Baca juga: Kamis Besok, Mahfud MD Kumpulkan Menteri Bahas Pemekaran Papua
Oleh karena itu, Tito meyakini daerah lain tidak akan cemburu dengan Papua yang mengalami pemekaran.
Mantan Kepala Polri itu menyebutkan, aturan teknis pemekaran provinsi Papua akan disiapkan.
Calon provinsi baru yang sudah mendapatkan lampu hijau adalah Papua Selatan.
"Aturan teknisnya kan bisa dibuat. Yang enggak bisa diubah kan kitab suci," kata Tito.
Tito menambahkan, ada total 183 permintaan pemekaran wilayah kepada pemerintah pusat. Namun pemerintah melakukan memoratorium karena keterbatasan anggaran.
Tito menegaskan, baru wilayah di Papua yang mendapat persetujuan untuk pemekaran wilayah.
"Sementara itu. Moratorium tetap (di wilayah lain)," ujar Tito.
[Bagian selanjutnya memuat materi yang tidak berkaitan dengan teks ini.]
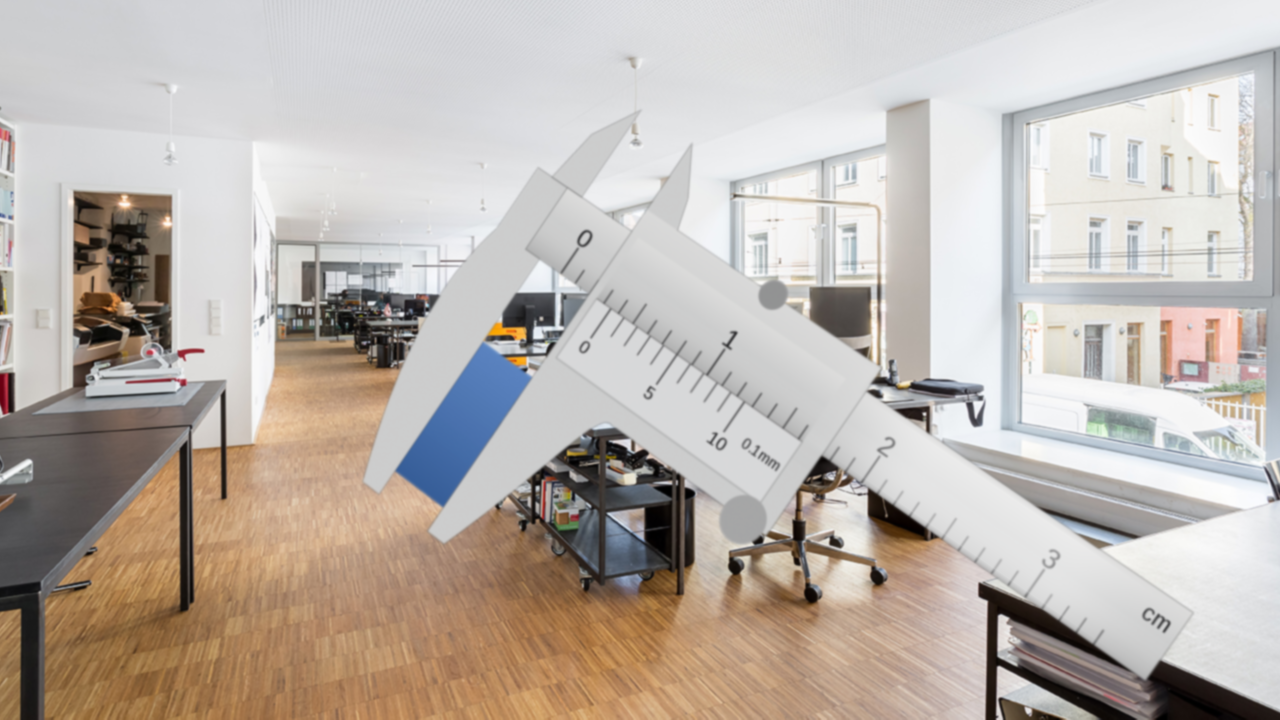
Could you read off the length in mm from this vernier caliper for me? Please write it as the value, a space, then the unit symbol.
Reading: 3.5 mm
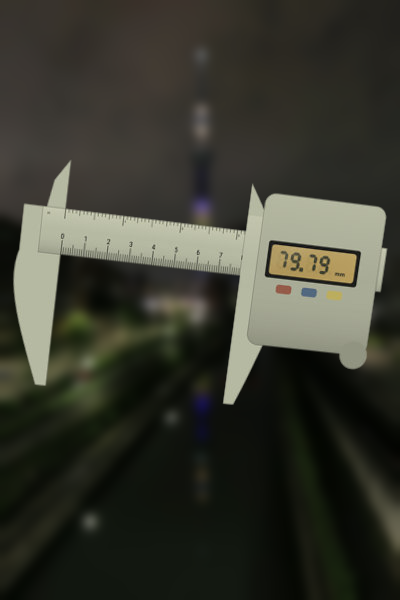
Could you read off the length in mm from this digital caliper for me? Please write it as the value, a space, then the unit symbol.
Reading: 79.79 mm
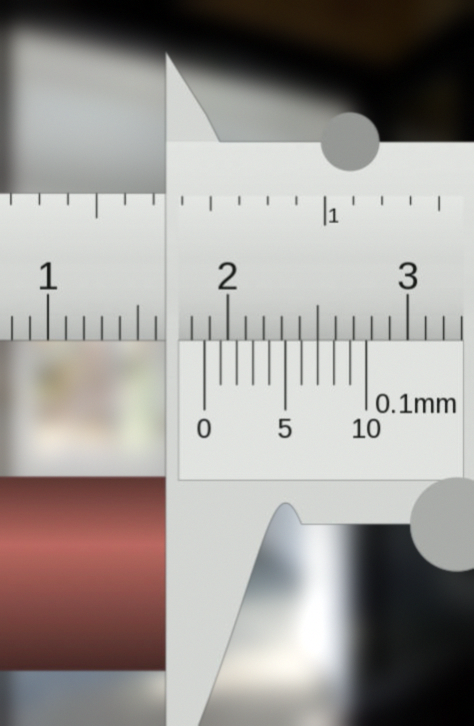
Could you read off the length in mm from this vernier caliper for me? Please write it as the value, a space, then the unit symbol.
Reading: 18.7 mm
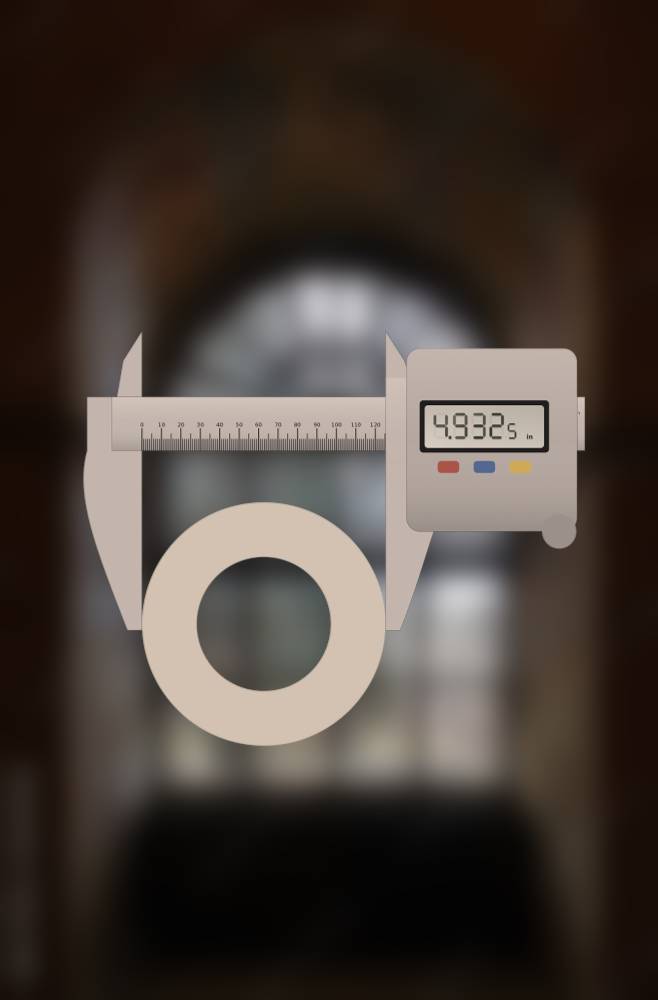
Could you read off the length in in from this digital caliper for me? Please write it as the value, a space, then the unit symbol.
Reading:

Tito sebelumnya mengatakan, ada dua aspirasi yang masuk untuk pemekaran wilayah Papua, yakni di kawasan Papua Selatan dan Papua Pegunungan.
Namun dari kedua kawasan itu, yang sudah siap menjadikan provinsi baru adalah Papua Selatan.
Baca juga: Mendagri Sebut Usulan Pemekaran Papua dan Papua Barat Tak Terhambat Moratorium
Hal tersebut merupakan hasil kunjungan yang dilakukan Tito bersama Presiden Joko Widodo belum lama ini ke Papua.
"Pemerintah pusat kemungkinan mengakomodasi hanya penambahan dua provinsi. Ini yang sedang kami jajaki. Yang jelas, Papua Selatan sudah oke," kata Tito.
Beberapa wilayah di Papua Selatan yang akan masuk ke provinsi baru tersebut, antara lain Kabupaten Mappi, Boven Digoel, Asmat dan Merauke.